• Your goal: Transcribe every entry word for word, but skip the images.
(Beginning of Input data)
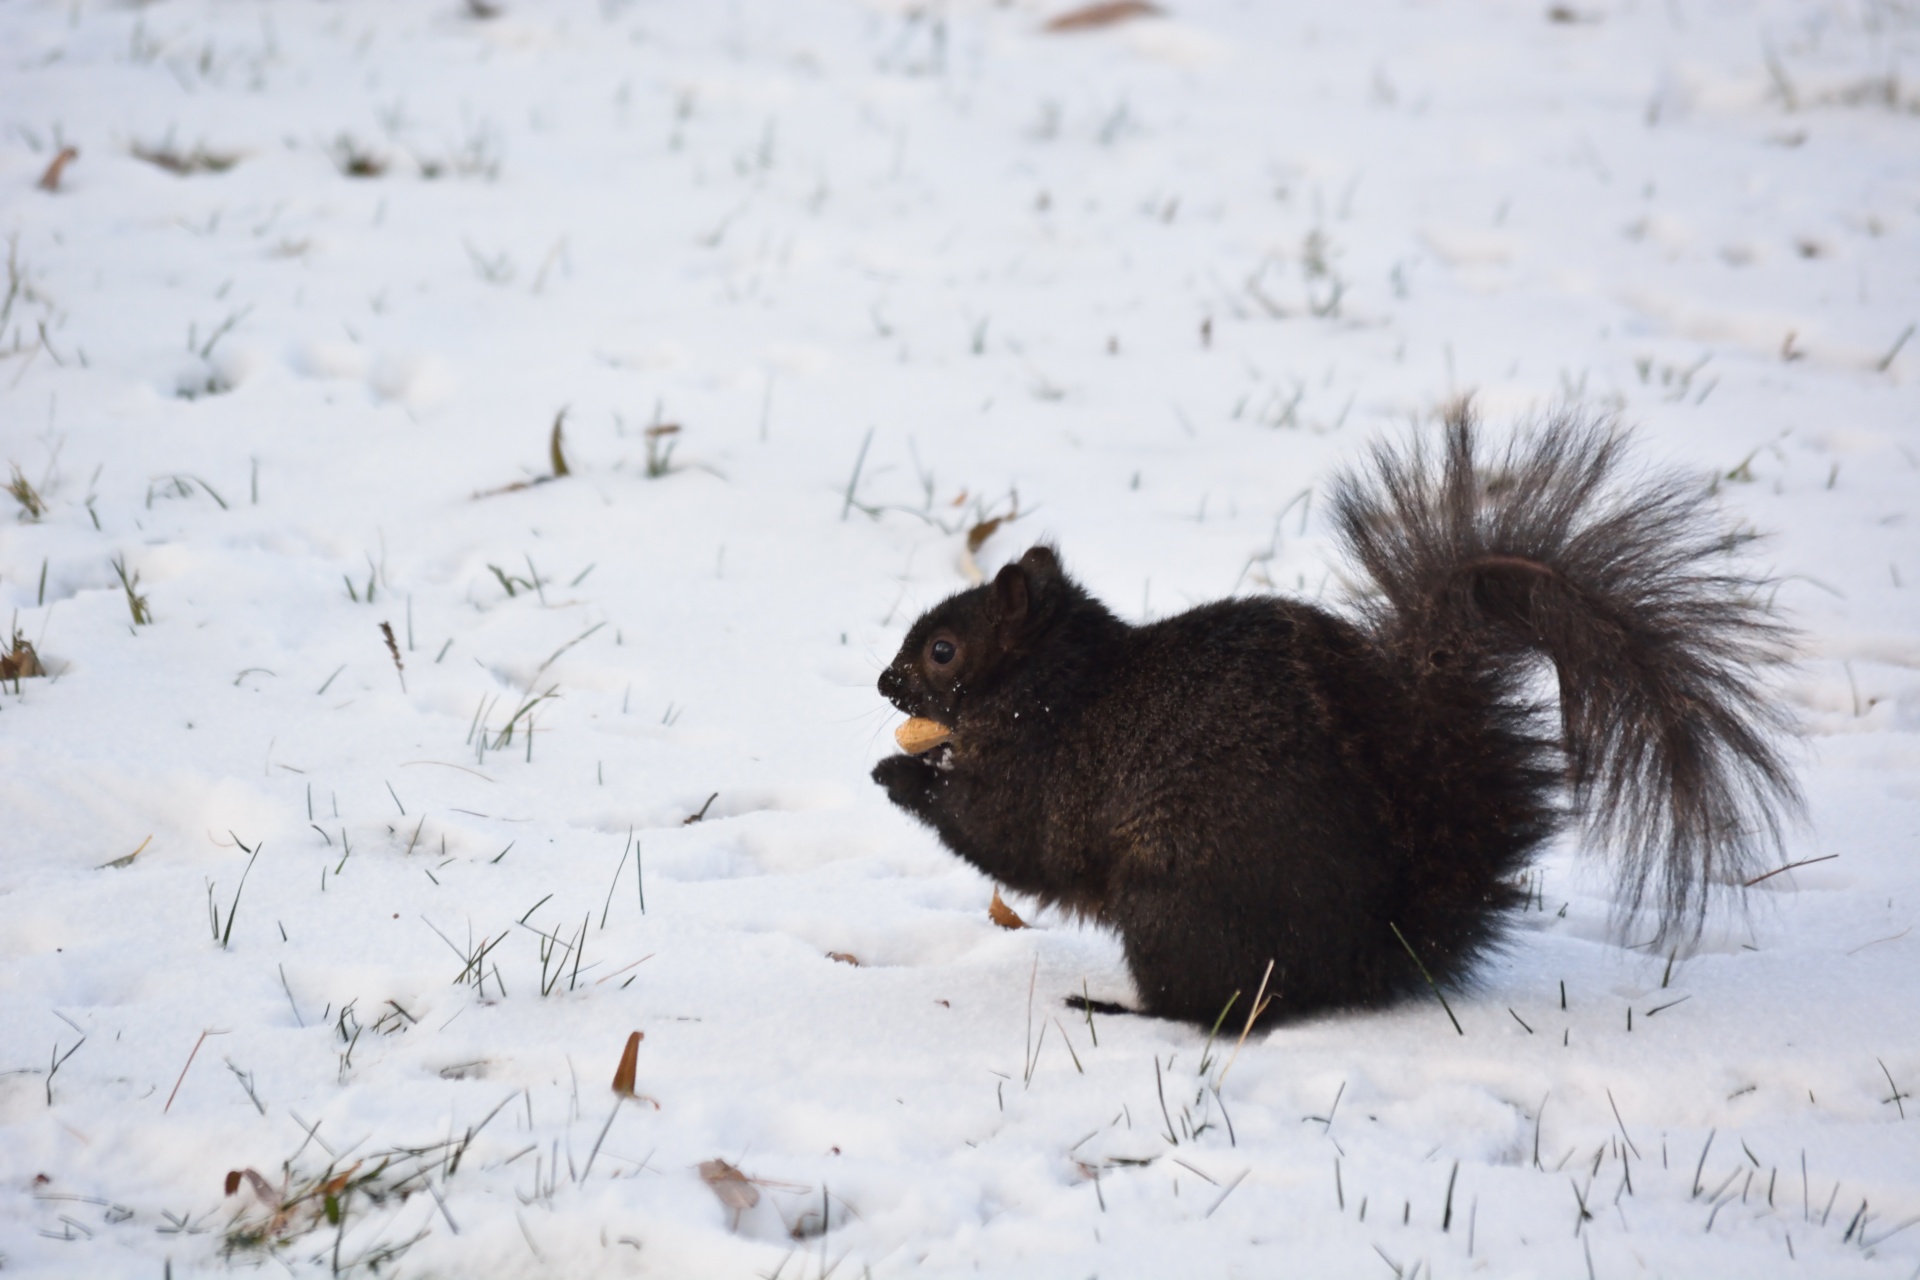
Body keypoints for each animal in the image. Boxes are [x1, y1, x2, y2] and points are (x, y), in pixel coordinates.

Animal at [871, 410, 1797, 1028]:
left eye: (944, 651)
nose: (884, 682)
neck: (1053, 678)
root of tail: (1366, 959)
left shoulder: (1044, 767)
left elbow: (1002, 832)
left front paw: (900, 772)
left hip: (1171, 909)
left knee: (1216, 1008)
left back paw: (1120, 1010)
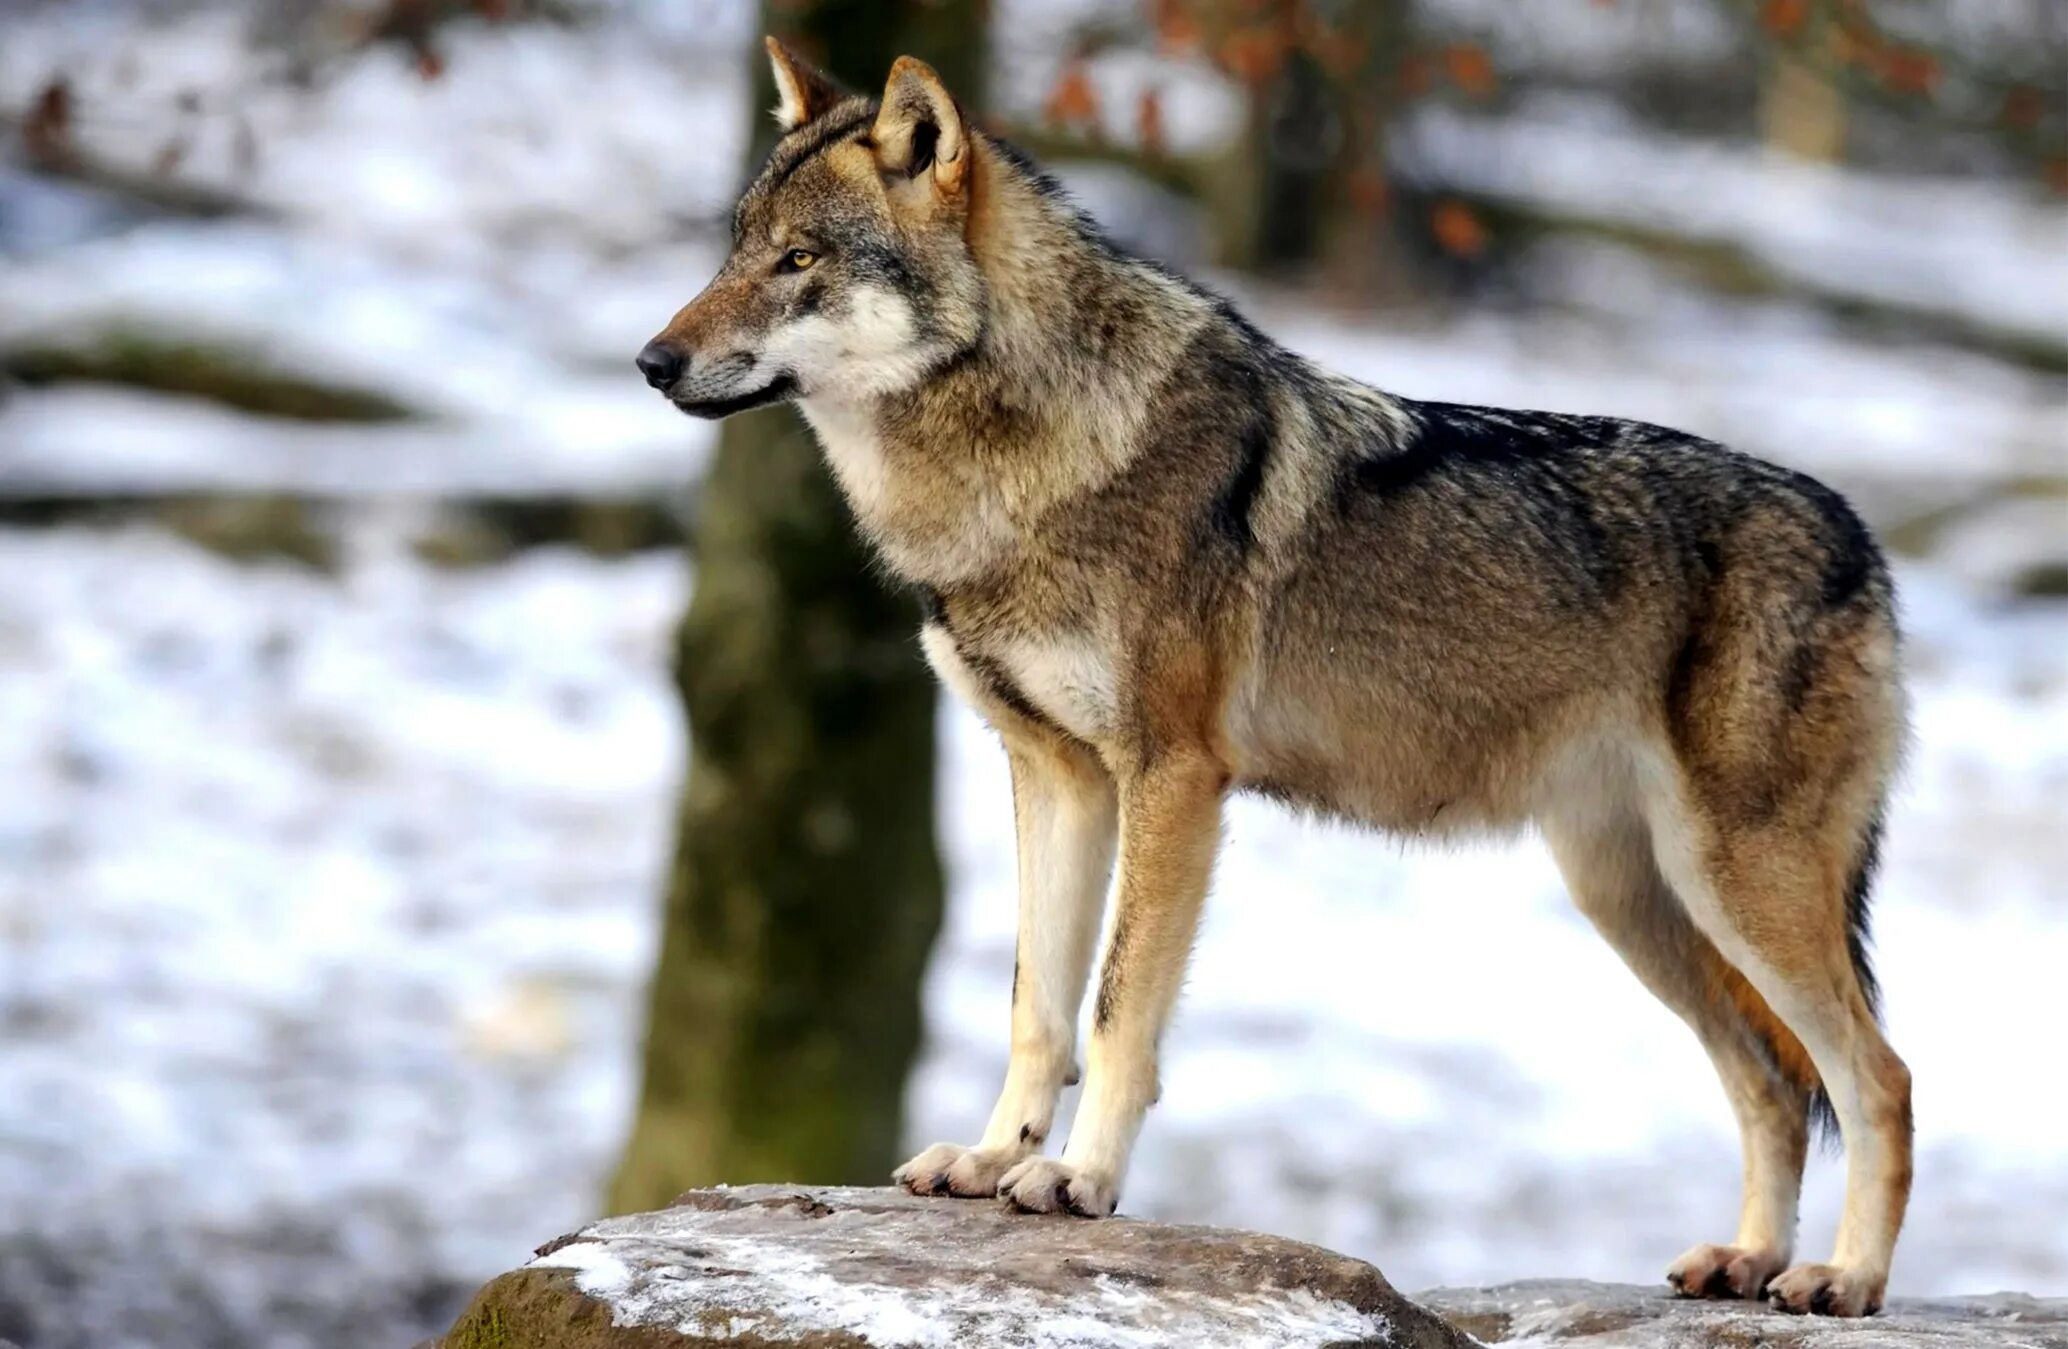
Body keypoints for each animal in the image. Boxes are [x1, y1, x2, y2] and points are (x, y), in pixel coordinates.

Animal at [636, 39, 1910, 1315]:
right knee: (1770, 1083)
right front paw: (995, 1157)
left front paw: (1078, 1180)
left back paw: (1841, 1277)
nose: (651, 362)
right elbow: (1036, 1006)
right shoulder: (1056, 775)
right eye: (734, 246)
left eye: (800, 260)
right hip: (1637, 898)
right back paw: (1746, 1259)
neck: (1023, 464)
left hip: (1734, 884)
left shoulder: (1173, 778)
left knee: (1877, 1076)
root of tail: (1864, 543)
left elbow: (1116, 1007)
(End of Input data)
• Response area:
Body keypoints for each animal in the image. Boxes are [x1, y1, x2, y2] and points are (x, y), in pixel coordinates.

Animal at [871, 410, 1797, 1028]:
left eye: (944, 651)
nose: (884, 682)
neck: (1053, 678)
root of tail: (1366, 959)
left shoulder: (1044, 767)
left elbow: (1002, 832)
left front paw: (900, 772)
left hip: (1171, 909)
left knee: (1216, 1008)
left back paw: (1120, 1010)
Body keypoints for each animal in the image. Boxes are [x1, y1, x2, y2] and points are (x, y), in pixel coordinates.

Animal at [636, 39, 1910, 1315]:
right knee: (1770, 1083)
right front paw: (995, 1157)
left front paw: (1078, 1180)
left back paw: (1841, 1277)
nose: (651, 362)
right elbow: (1036, 1006)
right shoulder: (1056, 775)
right eye: (734, 246)
left eye: (800, 260)
right hip: (1637, 898)
right back paw: (1746, 1259)
neck: (1023, 464)
left hip: (1734, 884)
left shoulder: (1173, 778)
left knee: (1877, 1076)
root of tail: (1864, 543)
left elbow: (1116, 1007)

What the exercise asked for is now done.